The “reproducibility crisis” has really benefited some sectors of science journalism, as there is less credulous amplification of spurious results. That being said, motivated reasoning is powerful. They “want to believe.”
So when I saw this piece in Quartz, Highly motivated kids have a greater advantage in life than kids with a high IQ, I immediately scanned for what I usually look for, and found it:
Over the next four decades, the Gottfrieds and several colleagues collected a staggering trove of data on the study participants, yielding important insights into working parents, temperament, and other topics. Researchers collected information about participants from parents, teachers and transcripts, tested their IQ and motivation levels,and even visited their homes. In all, the Fullerton Longitudinal Study has amassed an estimated 18,000 pieces of information on each of the remaining 107 participants. “It’s our life’s work,” says Allen cheerfully. “We’ll take it to our grave.”
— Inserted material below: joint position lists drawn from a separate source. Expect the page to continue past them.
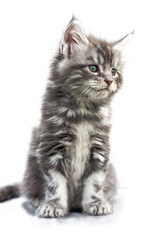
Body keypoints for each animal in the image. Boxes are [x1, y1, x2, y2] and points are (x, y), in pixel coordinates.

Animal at [0, 17, 132, 218]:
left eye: (114, 71)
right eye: (93, 68)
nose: (109, 81)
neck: (83, 111)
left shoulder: (100, 149)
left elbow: (95, 181)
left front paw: (96, 202)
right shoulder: (50, 146)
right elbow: (55, 182)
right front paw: (53, 206)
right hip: (30, 172)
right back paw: (37, 199)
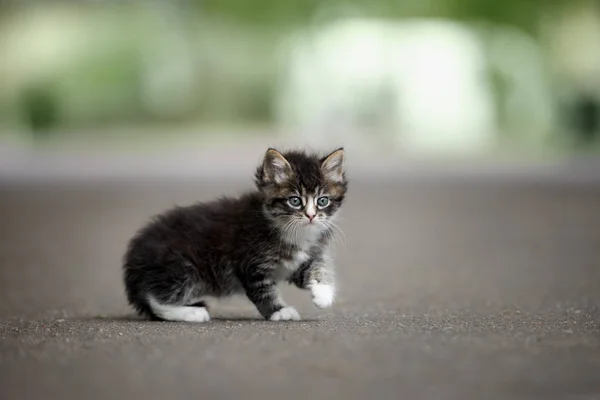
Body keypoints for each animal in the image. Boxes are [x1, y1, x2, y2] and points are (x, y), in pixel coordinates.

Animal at [122, 148, 346, 322]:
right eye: (295, 201)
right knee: (155, 299)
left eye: (323, 201)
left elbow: (318, 265)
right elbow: (264, 291)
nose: (311, 216)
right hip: (180, 267)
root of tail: (132, 260)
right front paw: (279, 311)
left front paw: (323, 293)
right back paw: (191, 313)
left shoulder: (294, 261)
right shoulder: (251, 262)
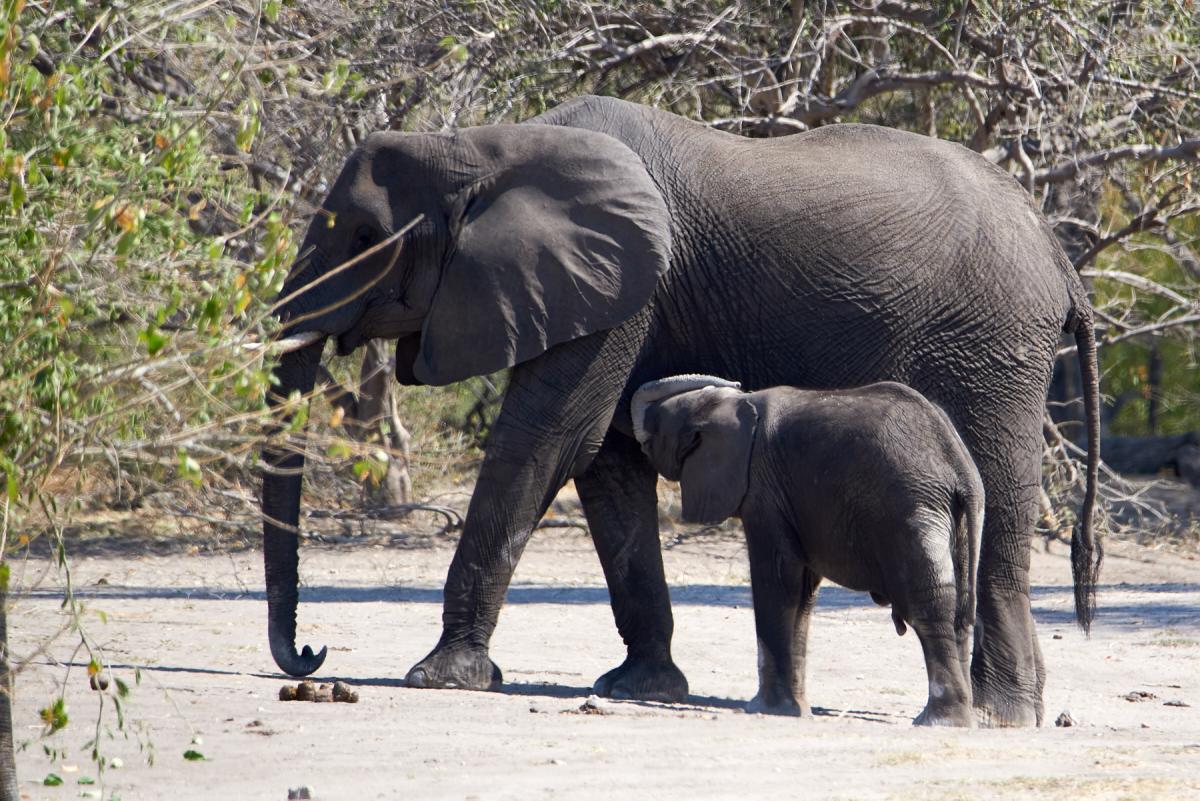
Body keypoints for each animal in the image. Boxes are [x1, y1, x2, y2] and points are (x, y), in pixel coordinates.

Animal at [633, 376, 979, 724]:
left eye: (654, 435)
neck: (733, 405)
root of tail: (960, 469)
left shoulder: (762, 492)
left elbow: (776, 580)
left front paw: (766, 709)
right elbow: (801, 594)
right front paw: (795, 711)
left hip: (911, 510)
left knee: (930, 603)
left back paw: (939, 721)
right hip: (952, 520)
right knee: (959, 610)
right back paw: (961, 718)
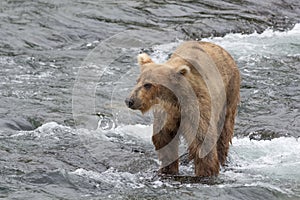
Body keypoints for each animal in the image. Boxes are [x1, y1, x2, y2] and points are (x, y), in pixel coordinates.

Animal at [125, 41, 240, 177]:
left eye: (148, 84)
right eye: (137, 80)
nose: (130, 101)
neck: (175, 99)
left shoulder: (197, 106)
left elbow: (202, 140)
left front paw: (206, 172)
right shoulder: (167, 113)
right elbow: (164, 139)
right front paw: (168, 169)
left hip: (229, 93)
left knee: (225, 131)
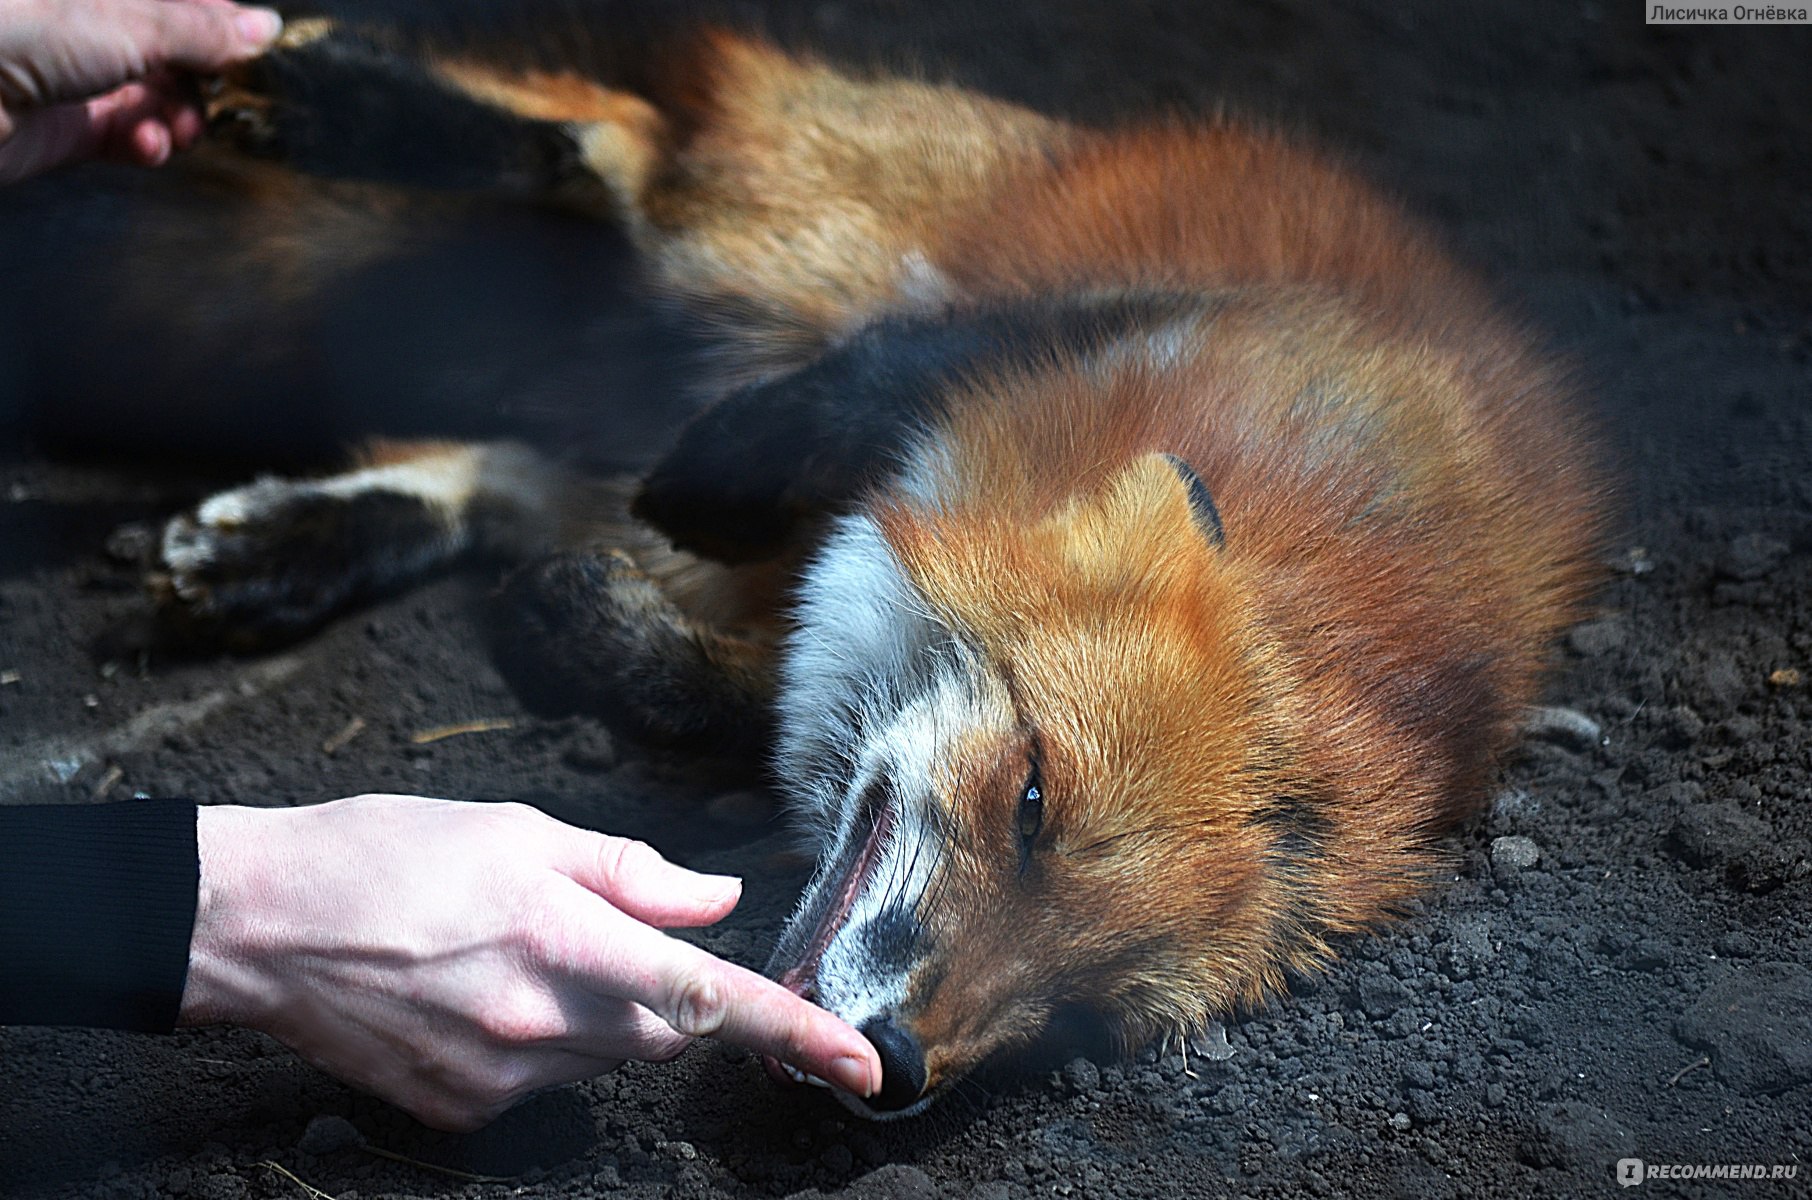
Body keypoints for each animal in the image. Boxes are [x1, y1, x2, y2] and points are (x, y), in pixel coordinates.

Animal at [131, 14, 1601, 1116]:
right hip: (778, 244)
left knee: (501, 451)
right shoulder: (1215, 324)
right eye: (1030, 803)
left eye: (1078, 1021)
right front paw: (722, 473)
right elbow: (909, 363)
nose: (893, 1070)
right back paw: (332, 98)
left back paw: (289, 545)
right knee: (613, 144)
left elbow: (714, 681)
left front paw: (590, 630)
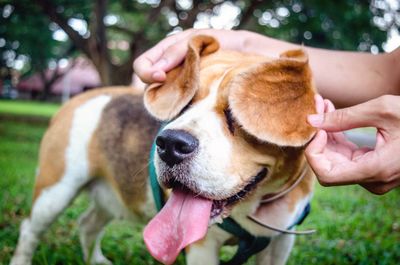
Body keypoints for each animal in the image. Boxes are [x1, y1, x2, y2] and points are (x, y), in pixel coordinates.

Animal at [10, 35, 316, 264]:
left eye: (236, 112)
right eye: (184, 103)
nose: (170, 145)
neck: (256, 204)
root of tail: (78, 99)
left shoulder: (281, 243)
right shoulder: (202, 248)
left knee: (88, 224)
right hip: (55, 191)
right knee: (29, 230)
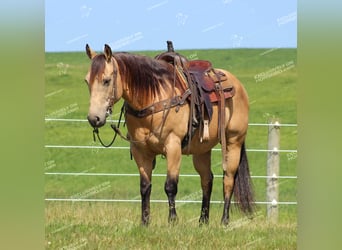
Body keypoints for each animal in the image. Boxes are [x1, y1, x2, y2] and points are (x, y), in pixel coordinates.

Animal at [83, 43, 254, 227]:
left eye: (106, 81)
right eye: (87, 81)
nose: (94, 118)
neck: (152, 99)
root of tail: (237, 85)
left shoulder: (173, 147)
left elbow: (170, 186)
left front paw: (172, 221)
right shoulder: (140, 151)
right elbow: (145, 187)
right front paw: (145, 222)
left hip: (233, 142)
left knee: (228, 179)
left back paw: (224, 221)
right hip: (202, 150)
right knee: (207, 180)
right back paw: (203, 221)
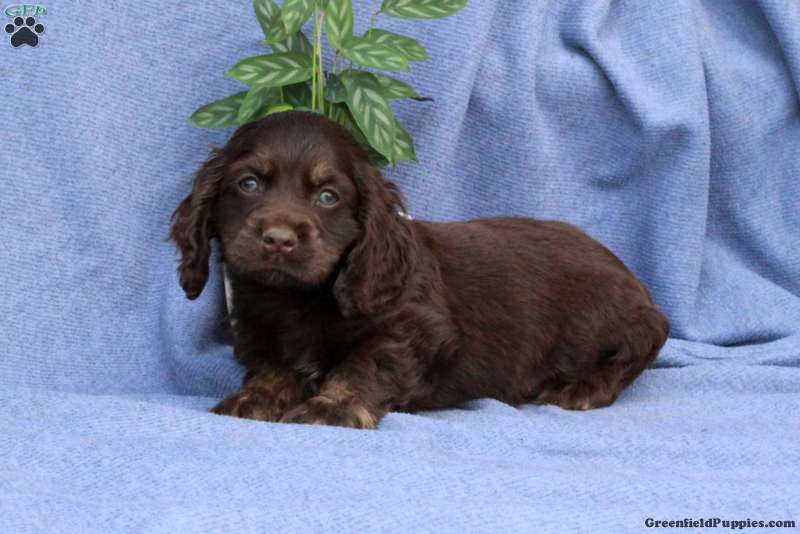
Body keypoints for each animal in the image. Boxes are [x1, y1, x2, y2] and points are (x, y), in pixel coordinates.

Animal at [170, 111, 669, 428]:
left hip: (599, 326)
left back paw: (582, 388)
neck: (296, 298)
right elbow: (273, 368)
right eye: (248, 184)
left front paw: (331, 407)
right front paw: (252, 398)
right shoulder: (260, 335)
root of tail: (633, 281)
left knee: (642, 345)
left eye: (328, 196)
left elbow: (363, 366)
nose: (278, 239)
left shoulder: (414, 328)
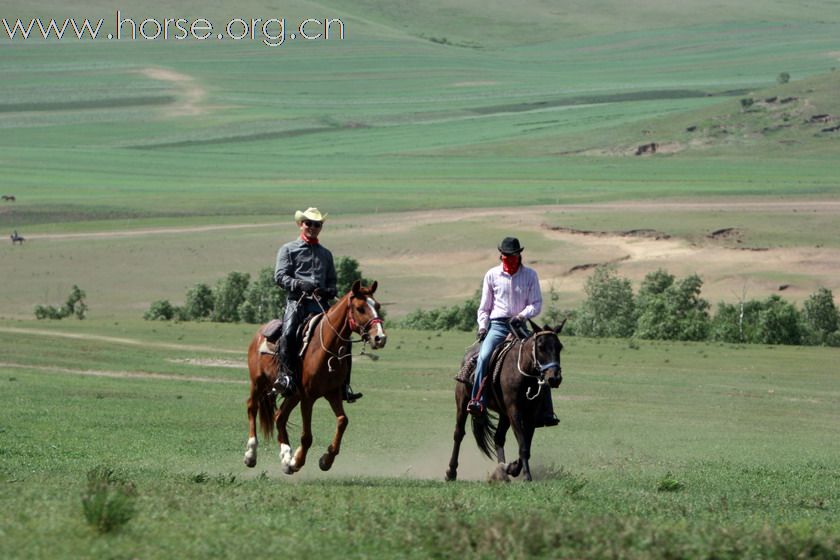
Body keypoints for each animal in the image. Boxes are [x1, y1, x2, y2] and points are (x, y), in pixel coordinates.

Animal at [243, 282, 388, 474]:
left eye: (377, 306)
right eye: (360, 308)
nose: (380, 338)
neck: (326, 347)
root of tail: (259, 333)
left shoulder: (333, 393)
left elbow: (343, 421)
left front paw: (326, 459)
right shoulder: (308, 397)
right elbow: (307, 436)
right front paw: (297, 461)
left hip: (293, 393)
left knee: (280, 416)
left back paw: (286, 457)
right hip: (258, 383)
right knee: (252, 407)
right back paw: (251, 454)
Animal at [446, 320, 564, 482]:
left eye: (559, 347)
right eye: (541, 347)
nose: (554, 378)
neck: (524, 374)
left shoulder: (531, 415)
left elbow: (526, 444)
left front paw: (513, 468)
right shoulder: (514, 411)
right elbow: (523, 445)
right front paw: (526, 476)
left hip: (503, 414)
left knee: (498, 439)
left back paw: (502, 470)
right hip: (463, 403)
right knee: (458, 434)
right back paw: (451, 472)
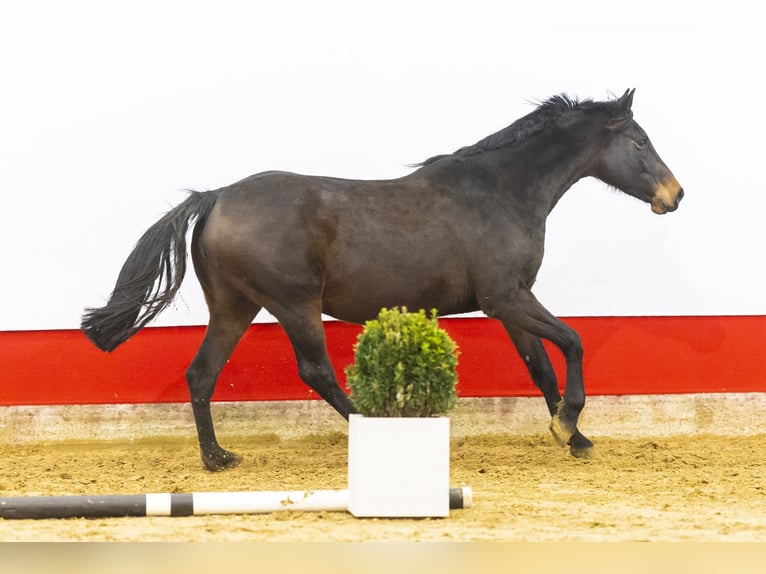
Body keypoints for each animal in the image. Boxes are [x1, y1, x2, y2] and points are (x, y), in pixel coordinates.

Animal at [82, 89, 684, 472]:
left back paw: (217, 459)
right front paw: (569, 427)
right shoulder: (506, 299)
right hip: (294, 303)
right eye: (638, 141)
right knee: (316, 371)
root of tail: (215, 197)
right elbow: (574, 342)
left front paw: (573, 437)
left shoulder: (514, 303)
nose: (675, 195)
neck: (502, 193)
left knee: (201, 374)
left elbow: (541, 368)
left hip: (234, 307)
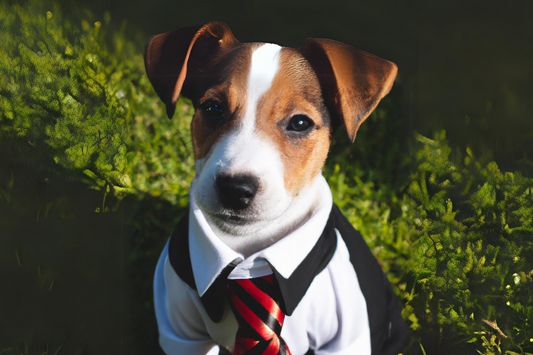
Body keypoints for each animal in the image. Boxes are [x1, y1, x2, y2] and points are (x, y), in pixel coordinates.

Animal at [143, 21, 406, 355]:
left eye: (300, 123)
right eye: (213, 108)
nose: (235, 188)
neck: (250, 256)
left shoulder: (347, 338)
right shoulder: (181, 334)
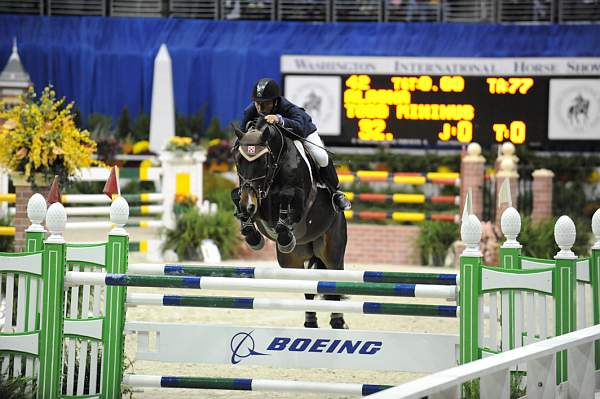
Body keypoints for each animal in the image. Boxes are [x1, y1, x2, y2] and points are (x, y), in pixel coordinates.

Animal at [233, 119, 350, 332]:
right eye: (238, 160)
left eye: (262, 162)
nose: (248, 205)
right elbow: (237, 196)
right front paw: (252, 234)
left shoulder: (297, 202)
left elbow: (287, 204)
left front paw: (285, 236)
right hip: (292, 261)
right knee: (308, 288)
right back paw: (310, 322)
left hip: (332, 252)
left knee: (333, 284)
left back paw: (338, 322)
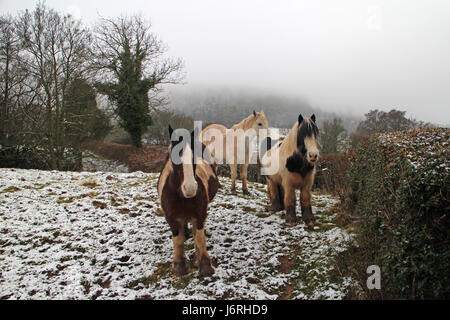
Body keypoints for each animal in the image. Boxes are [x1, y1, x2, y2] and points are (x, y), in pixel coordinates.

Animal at [157, 126, 221, 276]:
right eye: (173, 156)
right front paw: (179, 265)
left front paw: (204, 265)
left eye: (195, 156)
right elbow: (178, 240)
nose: (190, 188)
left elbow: (199, 238)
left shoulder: (199, 214)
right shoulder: (171, 218)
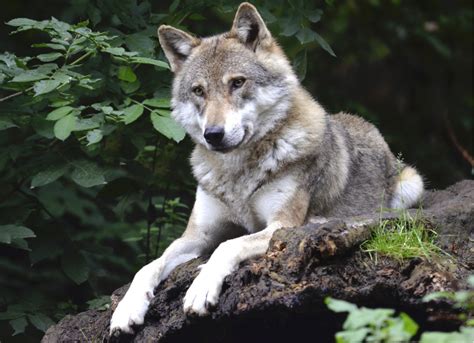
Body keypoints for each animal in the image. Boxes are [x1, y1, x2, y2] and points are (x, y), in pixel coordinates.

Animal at [109, 2, 424, 336]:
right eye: (198, 91)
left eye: (237, 82)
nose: (213, 134)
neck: (237, 174)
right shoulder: (196, 235)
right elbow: (148, 266)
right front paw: (127, 309)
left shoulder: (279, 225)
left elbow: (228, 246)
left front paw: (200, 288)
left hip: (411, 185)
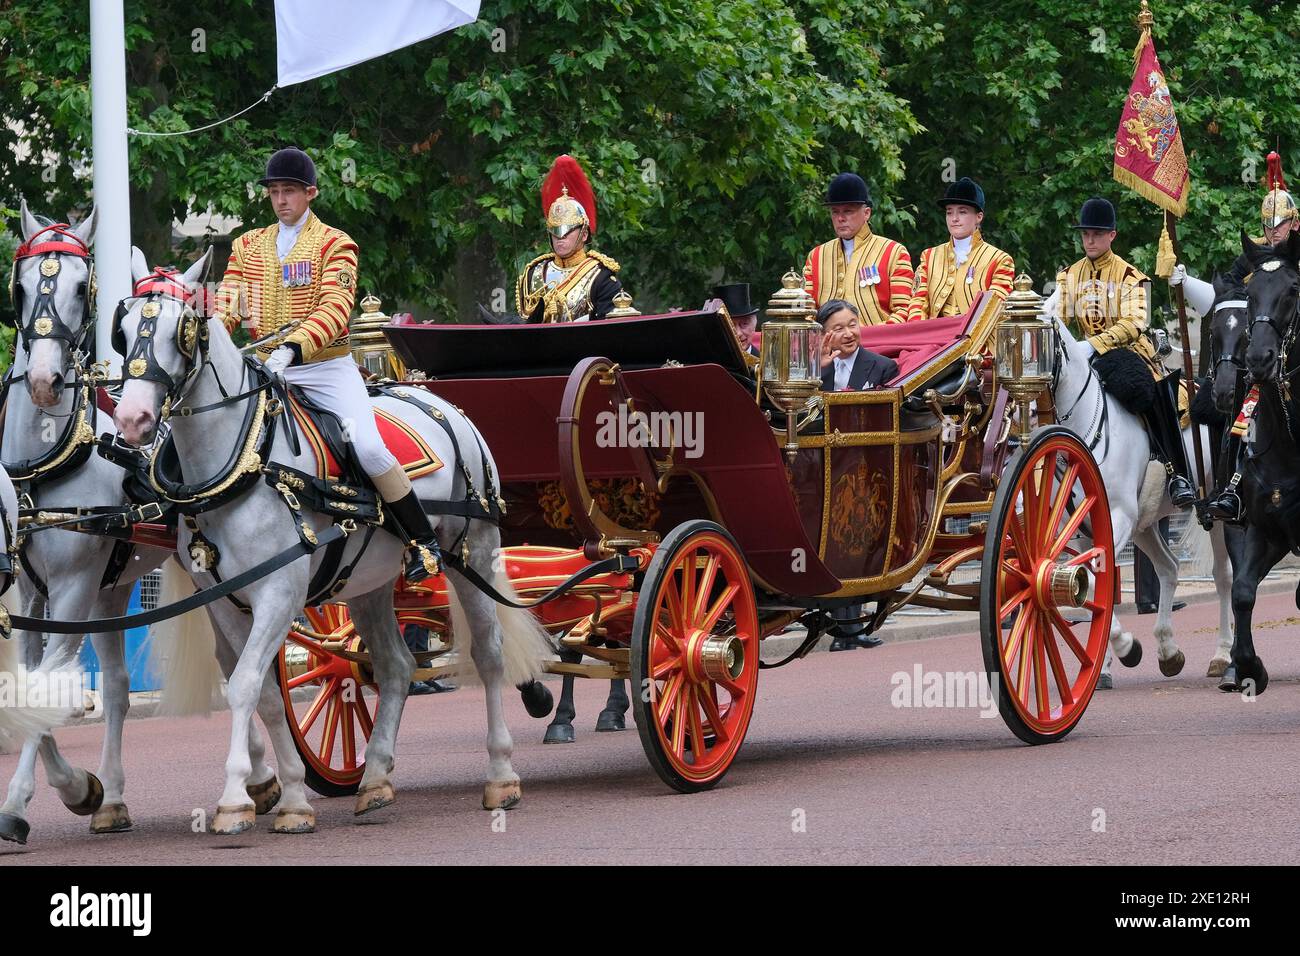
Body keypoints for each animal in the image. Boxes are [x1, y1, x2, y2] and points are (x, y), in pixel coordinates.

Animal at [113, 248, 553, 837]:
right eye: (121, 330)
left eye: (181, 329)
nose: (132, 419)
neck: (243, 462)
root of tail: (436, 401)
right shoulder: (225, 601)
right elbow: (263, 692)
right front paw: (293, 798)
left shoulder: (279, 592)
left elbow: (247, 683)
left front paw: (234, 800)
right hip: (367, 584)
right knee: (395, 666)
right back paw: (375, 780)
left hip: (474, 554)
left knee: (488, 655)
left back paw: (501, 776)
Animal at [1040, 314, 1232, 681]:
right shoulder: (1083, 530)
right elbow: (1090, 586)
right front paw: (1107, 663)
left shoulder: (1118, 517)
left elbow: (1094, 580)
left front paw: (1126, 647)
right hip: (1144, 525)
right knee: (1169, 568)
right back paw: (1168, 651)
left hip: (1213, 510)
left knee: (1224, 574)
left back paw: (1224, 654)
107 participants. Lots of information huh? Things that make you go hm….. Also, 19% of the children had IQs of 130 or above. About 2% of the population has an IQ at this level. The sample size was relatively small, and the sample was very unrepresentative.
This doesn’t mean that there aren’t real results in these data. But I don’t think they warrant the fanfare in the title, except for the fact that people want a silver bullet that will abolish social inequality.
Even the text itself doesn’t justify the title at all (to be fair, usually headline writers differ from the persons writing the text of a piece): “[Motivation] in itself is accounting for a certain amount of variance in achievement that goes above and beyond IQ….” That is, they don’t even say it accounts for more of the variance, only that there is variance that isn’t accounted for by IQ (which everyone already agreed upon).
Finally, I’ve spent my life around highly educated and intelligent people a bit perplexed and befuddled by my diverse interests. This includes in academia. So I can see that there is a difference between people for whom learning is a means to a professional and social ends, and for those whom learning is the ends. I suspect the ancients could have told you this!